I got my family's chat onto signal as neither I nor my partner have Facebook accounts and they were using messenger
I deleted my old Facebook account to bring that situation about, though
Good for you. I wish my friends cared enough about privacy. I need more tech bro friends I guess.
Mine aren't techy. I have them a problem and a solution, they accepted it
That's the thing. My friends don't care about the problem. It's not important enough. 😭
Well that sucks
It freaking does. I want to use good apps, but I can't use good apps. In fact, the only people I am able to convince are my fiancee and my one friend, both female, both tech illiterates (boy let me tell you).
It's kind of funny. They're buying the fact that big tech is "spying"/collecting data on us more than my more tech-savvy (male) friends. Or at least, it matters more to my less techy peers, it seems. Maybe my male friends have too much pride, and/or are too lazy to switch? Idfk.

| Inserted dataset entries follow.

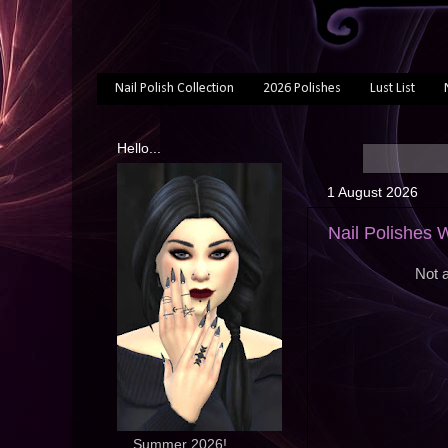
Nail Polish Collection
2026 Polishes
Lust List
Hello...
1 August 2026
Nail Polishes 
Not a
... Summer 2026!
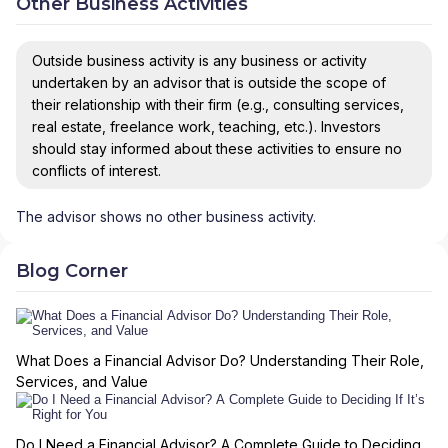
Other Business Activities
Outside business activity is any business or activity
undertaken by an advisor that is outside the scope of
their relationship with their firm (e.g., consulting services,
real estate, freelance work, teaching, etc.). Investors
should stay informed about these activities to ensure no
conflicts of interest.
The advisor shows no other business activity.
Blog Corner
What Does a Financial Advisor Do? Understanding Their Role,
Services, and Value
Do I Need a Financial Advisor? A Complete Guide to Deciding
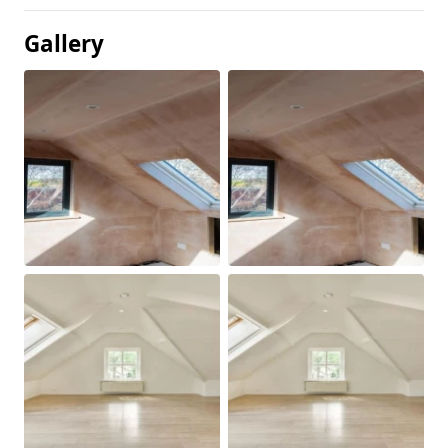
Gallery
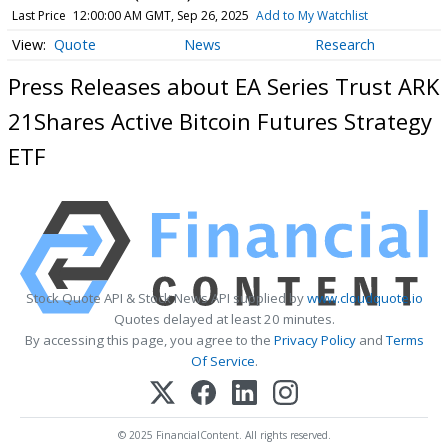
Last Price
12:00:00 AM GMT, Sep 26, 2025
Add to My Watchlist
Quote
News
Research
Press Releases about EA Series Trust ARK
21Shares Active Bitcoin Futures Strategy
ETF
Stock Quote API & Stock News API supplied by
www.cloudquote.io
Quotes delayed at least 20 minutes.
By accessing this page, you agree to the
Privacy Policy
and
Terms
Of Service
.
© 2025 FinancialContent. All rights reserved.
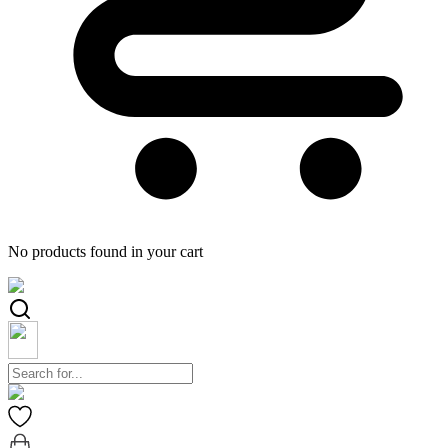
No products found in your cart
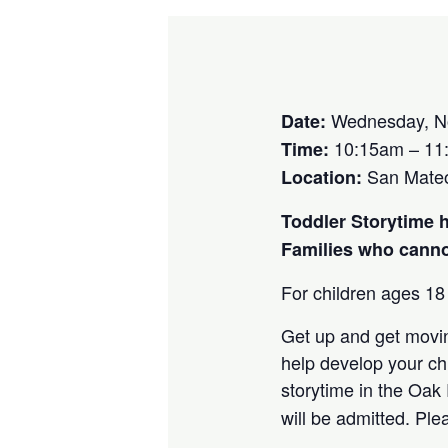
Wednesday, N
Date:
10:15am – 11
Time:
San Mate
Location:
Toddler Storytime 
Families who cannot
For children ages 18
Get up and get movin
help develop your chi
storytime in the Oak
will be admitted. Pl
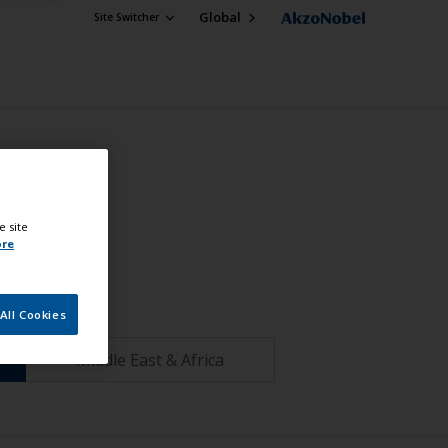
Global
Site Switcher
e site
ore
All Cookies
Middle East & Africa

Always talking about "I don't want another app". Bitch all we do is just press notifications anyway. Who cares which app it takes us to if you don't care about privacy. I'm the one who cares, humor me! 🥲
No its not. Only your chat is E2E, other meta data is collected. Who you have saved in your contacts, who you are talking to. Your friends, family co-workers etc. They are all connected to you.
So if only one of your friends were to voice their opinion about a controversial opinion (eg palestine, luigi etc) it will be linked to you.
I thought WhatsApp used the same encryption tech/lib/method as Signal? But again, as you said, still only for chats?
But how would anyone know if we're talking about Palestine or whatever, if chats are encrypted? Or do you mean talking about Palestine elsewhere where it isn't encrypted, and then it's linked to me via WhatsApp connecting us?
Yes, if someone talks about it on fb or insta, it would be immediately linked with their phone number which is also a requirement for Whatsapp.
I was recently watching an interview with some tech workers who were fired for voicing their opinion against israel and one of them was from Meta and she confirmed that meta is closely working with IDF especially sharing WhatsApp meta data.
Weeell then, that's pretty fucked up. Yeah. Going to continue recommending other alternatives, in that case.
Thanks so much for sharing.
As someone that lives outside the US, this is not a real friction point.
What do you think all the rest of the Boomers in the world do?